_Action item_.
Starting at the line that holds "(321, 455) none" and stopping at the line that holds "[685,395,746,408] Details ->", restate the records below word for word, with both of those lines included.

_Data shown_.
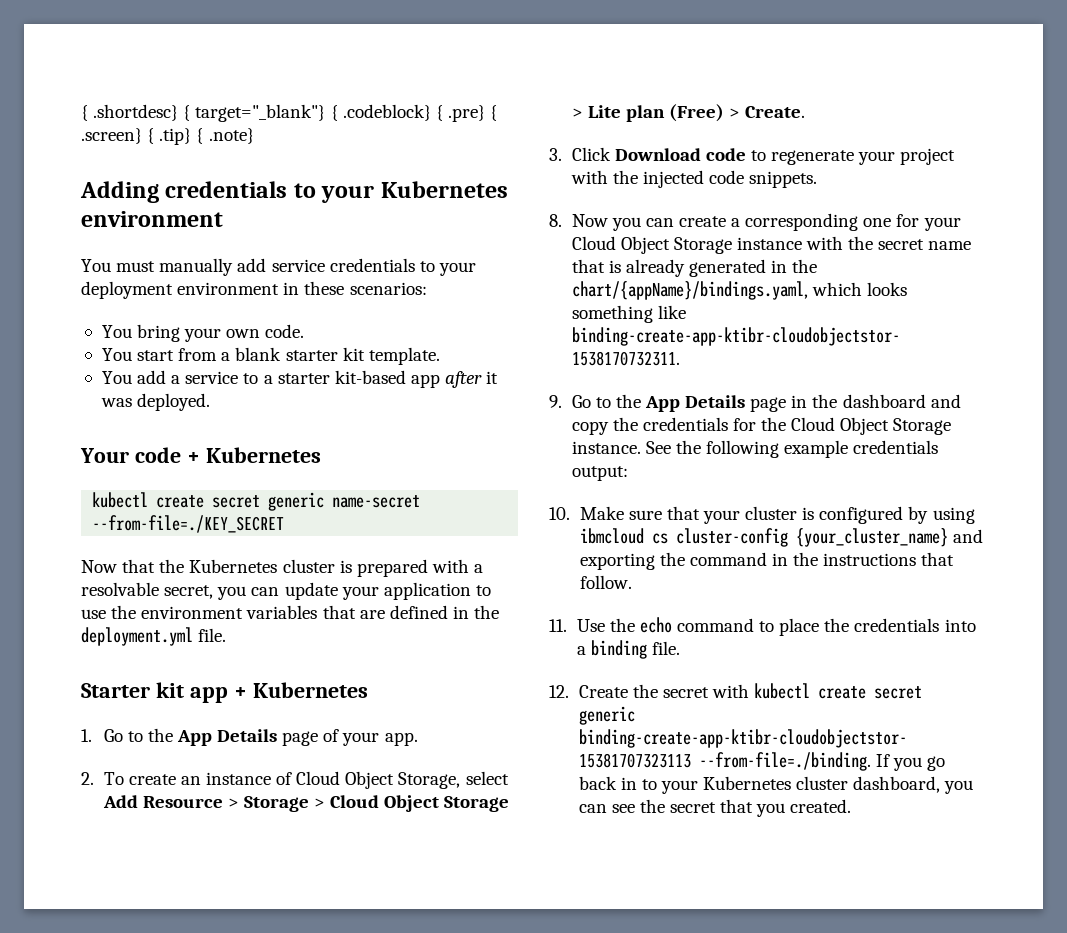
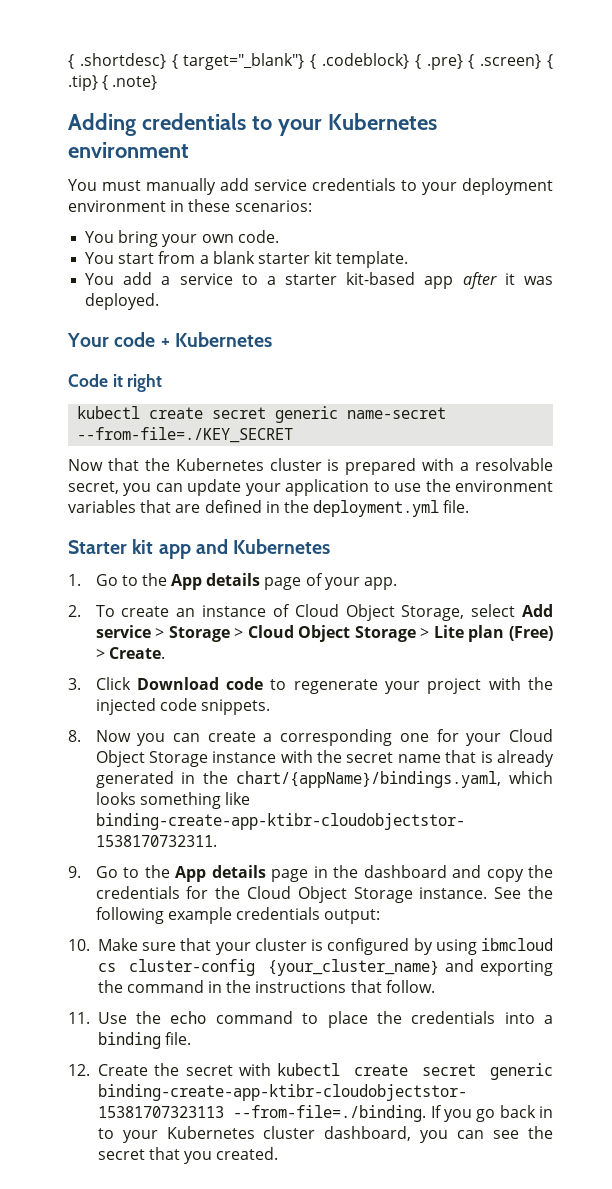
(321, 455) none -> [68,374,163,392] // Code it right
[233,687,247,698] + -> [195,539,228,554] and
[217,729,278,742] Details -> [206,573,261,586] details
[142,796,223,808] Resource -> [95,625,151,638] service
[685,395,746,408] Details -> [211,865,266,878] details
...
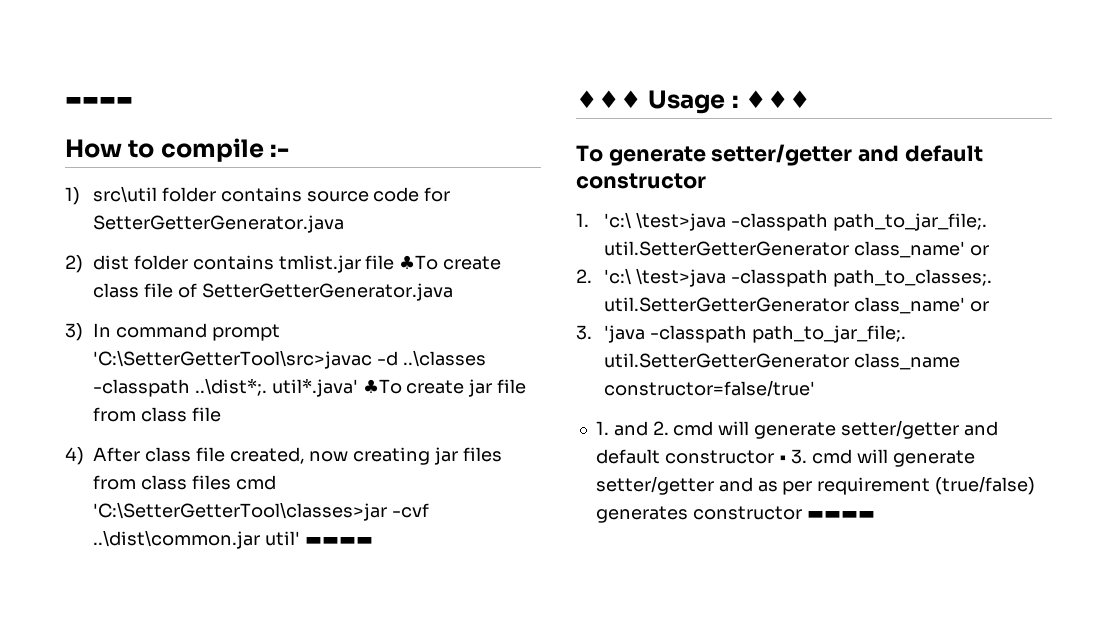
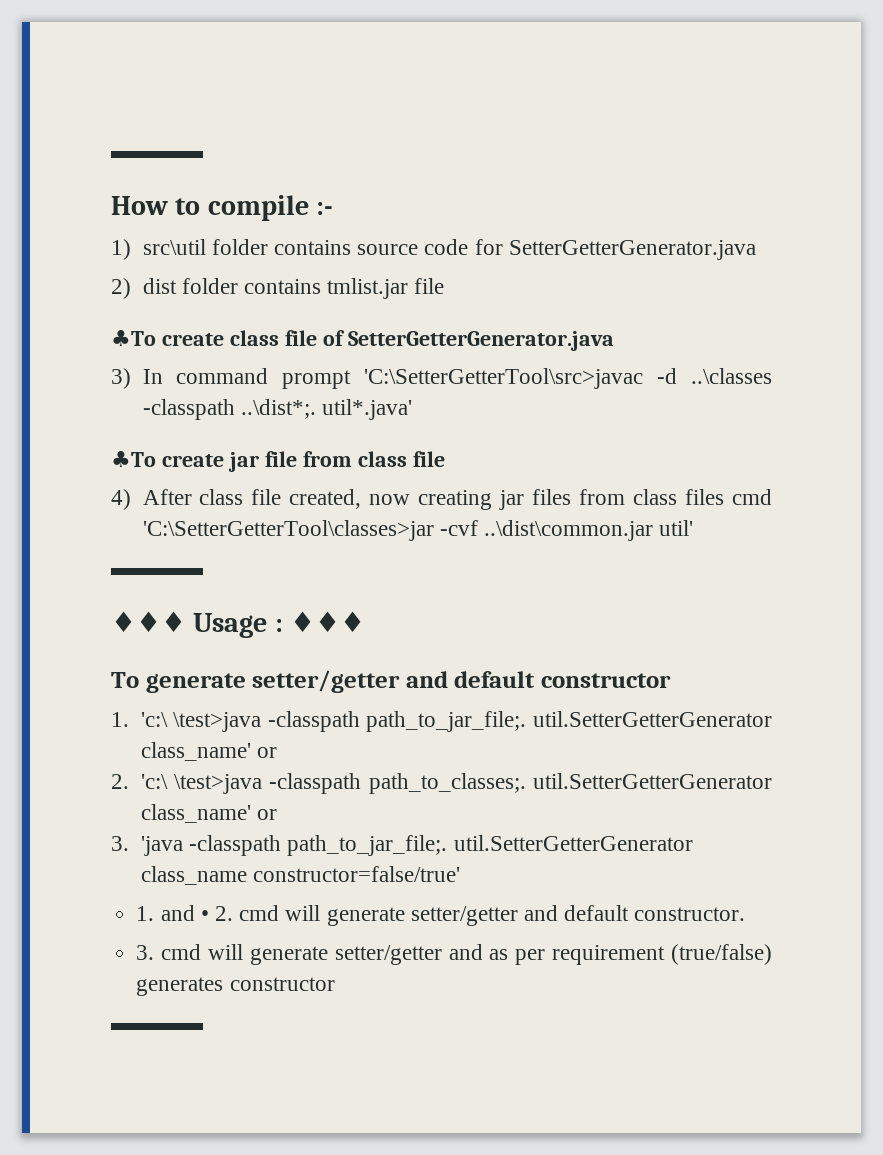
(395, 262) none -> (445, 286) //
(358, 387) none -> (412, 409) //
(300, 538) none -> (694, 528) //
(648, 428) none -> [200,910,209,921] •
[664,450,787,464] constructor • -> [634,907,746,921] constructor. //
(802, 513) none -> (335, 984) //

_Result for this exercise_.
(321, 455) none -> [68,374,163,392] // Code it right
[233,687,247,698] + -> [195,539,228,554] and
[217,729,278,742] Details -> [206,573,261,586] details
[142,796,223,808] Resource -> [95,625,151,638] service
[685,395,746,408] Details -> [211,865,266,878] details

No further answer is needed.